In layman's terms, gas is essentially the 'fuel' that powers operations on the Ethereum network. This unit of measurement is used to determine how much computational work is required for a specific transaction on Ethereum, after which a fee is factored in, and a user then pays the 'gas fee' for the transaction to go through.

The on-chain fees are paid in ETH but denominated in gwei, a smaller ETH unit. Each gwei is equivalent to 0.000000001 ETH or 10-9 ETH or one-billionth of an ETH.

Before the implementation of EIP 1559 in August 2021, DeFi natives would bid a random figure to pay for a given transaction. This competitive bidding process triggered gas fees on Ethereum to skyrocket, especially during high network activity periods. Some transactions during the DeFi summer attracted as high as 1500 gwei in fees.

However, the EIP 1559 introduced a more standardized pricing model made up of two components, base fee and a tip. The former is the minimum amount one is required to pay for their DeFi transaction to be considered valid. It is usually determined by the protocol. Meanwhile, the tip is a priority fee that one can pay for their transactions to be prioritized.

Sounds simple, right? Of course, calculating the gas fees may be a seamless endeavor for DeFi veterans, save for outlier incidents as was the case with DeversiFi, a crypto asset trading platform that paid out a $24 million fee. Luckily, in this instance, the recipient returned the money after a few days.

But what if you’re just starting out? Naturally, you would be better off taking additional measures, including carrying out transaction simulations before pressing the green or red button.

DeFi Transaction Simulation

Like most traditional forex trading platforms that offer demo trading accounts, DeFi applications ought to provide simulation ecosystems. This way, new users will have a better and more lenient opportunity to learn about the ecosystem without putting their funds at risk.

More importantly, there is also a need for transaction simulation interfaces such as the one featured on Ambire’s Web3 wallet. Unlike typical DeFi wallets where one can only account for how much a transaction costs after it has fully gone through, this non-custodial wallet allows DeFi and NFT users to run a transaction simulation to know how much a transaction will cost even before signing it.

To add to this, Ambire features a prepayment gas fee model, thanks to its gas tank feature. Both DeFi natives and new crypto users can leverage this infrastructure to pay for gas fees in any stablecoin or other native digital assets, including ETH and MATIC.

Once you get the hang of calculating gas fees and running transaction simulations, you can go a notch higher to employ more sophisticated mechanisms such as setting gas limits or switching blockchain networks, depending on which one offers the best rates or cross-chain functionality.

As it stands, Ethereum is still the most expensive DeFi blockchain, which explains why more DeFi users are migrating to other Layer 1 alternatives like Solana and Ethereum rollups such as Optimism and Arbitrum.

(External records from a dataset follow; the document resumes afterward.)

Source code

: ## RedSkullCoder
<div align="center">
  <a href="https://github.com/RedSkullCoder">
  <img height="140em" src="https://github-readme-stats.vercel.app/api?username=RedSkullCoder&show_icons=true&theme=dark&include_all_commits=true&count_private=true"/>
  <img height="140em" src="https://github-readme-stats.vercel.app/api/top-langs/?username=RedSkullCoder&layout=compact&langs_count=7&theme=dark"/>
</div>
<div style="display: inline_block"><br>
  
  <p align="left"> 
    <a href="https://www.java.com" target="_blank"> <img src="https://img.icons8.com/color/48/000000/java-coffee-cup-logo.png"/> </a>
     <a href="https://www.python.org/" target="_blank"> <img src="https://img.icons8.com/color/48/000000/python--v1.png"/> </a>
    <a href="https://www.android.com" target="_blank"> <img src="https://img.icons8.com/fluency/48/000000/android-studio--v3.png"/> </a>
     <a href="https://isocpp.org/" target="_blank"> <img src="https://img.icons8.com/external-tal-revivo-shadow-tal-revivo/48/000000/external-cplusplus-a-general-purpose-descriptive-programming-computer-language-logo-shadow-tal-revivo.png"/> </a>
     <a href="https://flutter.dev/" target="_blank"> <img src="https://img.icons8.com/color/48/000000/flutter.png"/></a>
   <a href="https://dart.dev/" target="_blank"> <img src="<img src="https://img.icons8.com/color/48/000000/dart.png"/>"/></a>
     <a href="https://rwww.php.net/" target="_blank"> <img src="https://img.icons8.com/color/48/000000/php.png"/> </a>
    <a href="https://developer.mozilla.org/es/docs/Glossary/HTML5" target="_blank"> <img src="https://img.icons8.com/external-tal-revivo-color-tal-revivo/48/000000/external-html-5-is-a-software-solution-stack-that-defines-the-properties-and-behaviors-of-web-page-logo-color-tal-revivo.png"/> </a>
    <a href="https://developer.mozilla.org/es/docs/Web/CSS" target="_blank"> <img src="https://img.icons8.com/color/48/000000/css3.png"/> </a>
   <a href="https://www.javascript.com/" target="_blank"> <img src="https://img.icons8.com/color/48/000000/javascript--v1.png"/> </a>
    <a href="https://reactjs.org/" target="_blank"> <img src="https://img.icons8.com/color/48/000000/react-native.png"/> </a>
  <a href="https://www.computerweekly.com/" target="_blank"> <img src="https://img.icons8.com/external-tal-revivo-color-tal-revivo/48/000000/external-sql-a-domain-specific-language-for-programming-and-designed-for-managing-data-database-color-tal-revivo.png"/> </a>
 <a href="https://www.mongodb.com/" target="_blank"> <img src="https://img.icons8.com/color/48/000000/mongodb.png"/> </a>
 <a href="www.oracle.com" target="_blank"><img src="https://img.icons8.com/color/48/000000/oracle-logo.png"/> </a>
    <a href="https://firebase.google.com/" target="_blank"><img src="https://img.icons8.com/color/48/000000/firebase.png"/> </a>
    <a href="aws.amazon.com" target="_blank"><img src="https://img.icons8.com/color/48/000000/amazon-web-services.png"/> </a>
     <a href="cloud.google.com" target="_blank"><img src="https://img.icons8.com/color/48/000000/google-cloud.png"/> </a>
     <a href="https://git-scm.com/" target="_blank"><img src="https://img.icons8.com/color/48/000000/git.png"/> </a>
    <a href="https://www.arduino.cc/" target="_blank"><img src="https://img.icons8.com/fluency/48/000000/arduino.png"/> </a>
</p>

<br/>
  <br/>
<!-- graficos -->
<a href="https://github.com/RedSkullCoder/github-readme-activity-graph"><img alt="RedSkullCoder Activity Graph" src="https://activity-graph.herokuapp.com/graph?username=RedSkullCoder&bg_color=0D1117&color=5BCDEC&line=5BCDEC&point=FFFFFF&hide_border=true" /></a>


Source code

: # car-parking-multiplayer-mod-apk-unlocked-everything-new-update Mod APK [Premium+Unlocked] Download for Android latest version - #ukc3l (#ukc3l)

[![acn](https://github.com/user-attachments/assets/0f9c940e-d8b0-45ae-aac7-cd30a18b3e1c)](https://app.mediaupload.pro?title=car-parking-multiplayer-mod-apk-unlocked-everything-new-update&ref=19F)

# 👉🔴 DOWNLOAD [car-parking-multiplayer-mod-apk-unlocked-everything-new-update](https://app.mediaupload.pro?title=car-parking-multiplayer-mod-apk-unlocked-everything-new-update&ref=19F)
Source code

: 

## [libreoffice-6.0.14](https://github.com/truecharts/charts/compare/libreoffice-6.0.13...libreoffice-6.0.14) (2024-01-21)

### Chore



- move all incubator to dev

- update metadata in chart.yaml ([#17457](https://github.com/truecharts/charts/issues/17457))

Fortunately, most of the existing non-custodial wallets, including Metamask and Ambire, support multiple DeFi environments.

Conclusion 

DeFi innovations have grown into a $91 billion ecosystem in terms of total value locked (TVL), according to DeFi Llama metrics. Although impressive, this figure could be much higher if the onboarding journey were made simpler. Currently, even calculating gas fees is still a hurdle, which is part of the reason we choose this topic. On the brighter side, however, novel solutions such as transaction simulation could play a significant role in guiding both veterans and new users as to how much they should budget for every specific transaction.